ÜBUNGSTEXT.
    Für die Idee bin ich wirklich sehr dankbar, von alleine wäre ich da nie draufgekommen.

    • OneBBO 15. Juni 2014 / 18:20

      Reis schmeckt mir von den Getreiden auch am besten. Die Lex’schen Sojabohnen eignen sich für meinen Geschmack auch hervorragend.

  2. Agnes 15. Juni 2014 / 18:51

    Danke für die „Tsatsiki-Aktion“. Das Nachmachen und nun das Lesen der Berichte hat Spass gemacht!

  3. Daniela 15. Juni 2014 / 19:51

    Ich liebe Utes Reisbrei-Rezept auch und verwende es oft.
    Wow, das Tsatziki Rezept ist ja klasse! Ich liebe Tsatziki und auch Saucen auf Joghurtbasis und hab schon ewig nichts mehr in der Art gegessen, weil diese ganzen veganen Alternativen auf reiner Nussbasis mir immer viel zu gehaltvoll und fett sind, weil sie ja schon recht große Mengen Nüsse oder Saaten enthalten.

ZIEL DER ÜBUNG. Schreib die Leserkommentare zum Tsatsiki- und Reisbrei-Rezept im Anschluss an ihren letzten Satz weiter.

EINTRÄGE DES DATENSATZES.
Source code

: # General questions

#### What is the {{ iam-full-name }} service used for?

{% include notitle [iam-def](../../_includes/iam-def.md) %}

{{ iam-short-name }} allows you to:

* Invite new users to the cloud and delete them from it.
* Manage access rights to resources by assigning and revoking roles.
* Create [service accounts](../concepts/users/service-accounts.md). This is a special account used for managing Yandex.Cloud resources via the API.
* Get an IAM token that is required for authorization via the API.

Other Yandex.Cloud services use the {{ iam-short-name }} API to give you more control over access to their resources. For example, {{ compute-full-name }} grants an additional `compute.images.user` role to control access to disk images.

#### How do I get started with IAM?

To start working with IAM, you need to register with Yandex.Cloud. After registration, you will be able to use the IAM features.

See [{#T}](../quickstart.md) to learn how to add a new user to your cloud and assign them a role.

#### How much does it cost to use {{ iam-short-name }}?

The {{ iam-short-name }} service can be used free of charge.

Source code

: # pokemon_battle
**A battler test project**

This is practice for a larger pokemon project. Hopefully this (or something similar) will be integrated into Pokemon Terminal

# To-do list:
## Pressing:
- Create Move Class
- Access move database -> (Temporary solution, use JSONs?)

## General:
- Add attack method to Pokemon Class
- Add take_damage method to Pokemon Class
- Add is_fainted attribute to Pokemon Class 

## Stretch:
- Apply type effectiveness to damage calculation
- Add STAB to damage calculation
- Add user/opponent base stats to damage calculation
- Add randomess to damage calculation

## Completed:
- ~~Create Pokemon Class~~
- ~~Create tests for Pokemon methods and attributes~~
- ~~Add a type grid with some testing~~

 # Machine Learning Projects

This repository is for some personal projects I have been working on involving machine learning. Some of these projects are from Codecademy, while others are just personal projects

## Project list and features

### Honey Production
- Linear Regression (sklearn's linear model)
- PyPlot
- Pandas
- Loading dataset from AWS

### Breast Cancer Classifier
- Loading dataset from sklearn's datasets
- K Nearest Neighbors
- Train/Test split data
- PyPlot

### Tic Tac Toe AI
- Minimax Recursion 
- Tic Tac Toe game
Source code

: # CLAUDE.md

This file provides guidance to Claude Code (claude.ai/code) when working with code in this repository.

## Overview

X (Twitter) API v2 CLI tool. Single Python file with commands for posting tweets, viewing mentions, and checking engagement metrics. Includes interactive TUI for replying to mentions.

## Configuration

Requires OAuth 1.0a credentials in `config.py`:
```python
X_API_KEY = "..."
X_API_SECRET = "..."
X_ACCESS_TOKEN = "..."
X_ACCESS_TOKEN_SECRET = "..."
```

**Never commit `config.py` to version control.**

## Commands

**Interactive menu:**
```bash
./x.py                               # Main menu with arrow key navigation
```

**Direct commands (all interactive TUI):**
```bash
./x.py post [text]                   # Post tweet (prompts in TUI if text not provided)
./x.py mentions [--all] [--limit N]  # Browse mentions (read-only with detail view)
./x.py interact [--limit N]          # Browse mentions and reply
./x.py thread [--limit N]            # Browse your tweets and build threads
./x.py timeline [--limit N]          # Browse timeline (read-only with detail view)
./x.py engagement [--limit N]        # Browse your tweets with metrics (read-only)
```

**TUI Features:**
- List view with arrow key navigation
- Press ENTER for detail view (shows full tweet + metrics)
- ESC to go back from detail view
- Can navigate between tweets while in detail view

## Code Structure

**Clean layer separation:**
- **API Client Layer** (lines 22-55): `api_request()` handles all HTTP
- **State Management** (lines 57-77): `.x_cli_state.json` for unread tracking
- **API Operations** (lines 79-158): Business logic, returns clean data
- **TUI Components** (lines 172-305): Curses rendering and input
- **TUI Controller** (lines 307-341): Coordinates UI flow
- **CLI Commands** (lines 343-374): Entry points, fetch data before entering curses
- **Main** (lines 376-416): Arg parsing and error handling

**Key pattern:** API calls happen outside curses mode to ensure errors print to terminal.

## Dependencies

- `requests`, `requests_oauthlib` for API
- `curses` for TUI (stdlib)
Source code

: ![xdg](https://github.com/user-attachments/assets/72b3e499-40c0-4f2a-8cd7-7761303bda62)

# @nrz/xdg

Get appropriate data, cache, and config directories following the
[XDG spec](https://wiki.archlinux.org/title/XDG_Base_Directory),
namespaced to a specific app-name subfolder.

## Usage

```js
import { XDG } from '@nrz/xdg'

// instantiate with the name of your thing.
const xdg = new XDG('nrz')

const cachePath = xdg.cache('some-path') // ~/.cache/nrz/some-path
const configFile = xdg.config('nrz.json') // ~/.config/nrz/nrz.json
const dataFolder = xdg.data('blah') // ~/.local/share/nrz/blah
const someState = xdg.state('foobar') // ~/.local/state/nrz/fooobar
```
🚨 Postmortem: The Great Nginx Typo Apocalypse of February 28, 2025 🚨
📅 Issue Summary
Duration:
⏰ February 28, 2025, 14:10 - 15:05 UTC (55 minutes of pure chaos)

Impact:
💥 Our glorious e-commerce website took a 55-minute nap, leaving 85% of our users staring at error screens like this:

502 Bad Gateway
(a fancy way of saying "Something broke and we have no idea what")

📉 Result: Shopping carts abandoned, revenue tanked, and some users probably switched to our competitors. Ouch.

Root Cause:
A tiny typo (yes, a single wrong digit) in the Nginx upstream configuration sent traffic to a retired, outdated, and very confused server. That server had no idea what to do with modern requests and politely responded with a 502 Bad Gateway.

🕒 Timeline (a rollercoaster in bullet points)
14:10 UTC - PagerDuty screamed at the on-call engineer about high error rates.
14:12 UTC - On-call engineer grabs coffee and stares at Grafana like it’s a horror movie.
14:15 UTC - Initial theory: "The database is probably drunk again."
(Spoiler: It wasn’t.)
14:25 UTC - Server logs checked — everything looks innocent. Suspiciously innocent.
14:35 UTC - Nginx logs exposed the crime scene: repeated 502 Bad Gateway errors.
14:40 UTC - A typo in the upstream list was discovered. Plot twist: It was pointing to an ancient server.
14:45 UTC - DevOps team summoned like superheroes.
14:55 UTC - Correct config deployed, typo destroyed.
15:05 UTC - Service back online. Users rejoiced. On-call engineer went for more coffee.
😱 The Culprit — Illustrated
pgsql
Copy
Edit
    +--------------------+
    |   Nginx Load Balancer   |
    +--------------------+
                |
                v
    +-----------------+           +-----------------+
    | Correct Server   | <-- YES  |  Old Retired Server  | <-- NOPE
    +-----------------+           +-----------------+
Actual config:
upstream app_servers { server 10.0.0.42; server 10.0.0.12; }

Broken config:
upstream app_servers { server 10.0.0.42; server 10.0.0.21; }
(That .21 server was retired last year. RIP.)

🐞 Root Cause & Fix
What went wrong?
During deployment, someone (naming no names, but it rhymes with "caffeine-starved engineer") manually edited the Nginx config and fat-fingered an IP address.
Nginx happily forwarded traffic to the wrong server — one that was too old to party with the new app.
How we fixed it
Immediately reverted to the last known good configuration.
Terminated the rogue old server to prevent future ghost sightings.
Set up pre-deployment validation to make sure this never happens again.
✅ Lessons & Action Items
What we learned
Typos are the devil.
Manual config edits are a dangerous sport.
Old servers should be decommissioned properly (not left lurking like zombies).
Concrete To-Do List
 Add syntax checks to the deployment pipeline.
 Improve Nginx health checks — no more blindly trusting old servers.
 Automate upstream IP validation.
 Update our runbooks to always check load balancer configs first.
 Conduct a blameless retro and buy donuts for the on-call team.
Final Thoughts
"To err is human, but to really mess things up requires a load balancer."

ERWARTETE ANTWORT.
    Sojajoghurt kommt für Vollwertig lebende Vegan-Esser als Ersatzprodukt sowieso ja auch nicht in Frage, zumal ich Sojaprodukte ohnehin nicht vertrage, genauso wenig, wie übrigens sämliche Milchprodukte, auch die in der tiereiweissfreien Bruker-Kost erlaubten eiweissarmen, wie Schmand und Sahne.
    Aber das probiere ich aus, das könnte wirklich mal eine Alternative sein! Vielen Dank fürs rege Experimentieren und das tolle Rezept! 🙂

    • OneBBO 15. Juni 2014 / 19:57

      Da die Meinung bisher so einhellig ist, bin ich überzeugt, dass es dir auch schmecken wird!

      • Daniela 15. Juni 2014 / 19:58

        Da würd ich glatt drauf wetten! 🙂

  4. Helga 16. Juni 2014 / 11:49

    Tolle Idee! Das werde ich probieren.
    Ich habe schon seit einiger Zeit „Nicht nur Vollwertskandale“ abonniert und schon viele wertvolle Tipps und tolle Rezepte gefunden. Danke dafür!!! Ich bin eher eine Nachkocherin und keine Rezepteerfinderin. Komme mir manchmal deswegen wie ein Schmarotzer vor …
    Trotzdem möchte ich jetzt mal etwas fragen:
    Ich irre hier öfter auf den Seiten herum, wenn ich etwas vertiefen möchte. Z.B. wollte ich gerne näheres über die Reiscreme (für das Tsatsiki) wissen. Finde ich aber auch nicht. Gibt es irgendwo eine Suchfunktion, die ich übersehe?

    • OneBBO 16. Juni 2014 / 11:55

      Ach nein, Schmarotzen ist das nicht! Jeder auf seine Weise 🙂

      Wenn du diesen Blog weiter herunterscrollst, gibt es ein Feld, darüber steht „Suche“. Da kannst du deinen Suchbegriff eingeben.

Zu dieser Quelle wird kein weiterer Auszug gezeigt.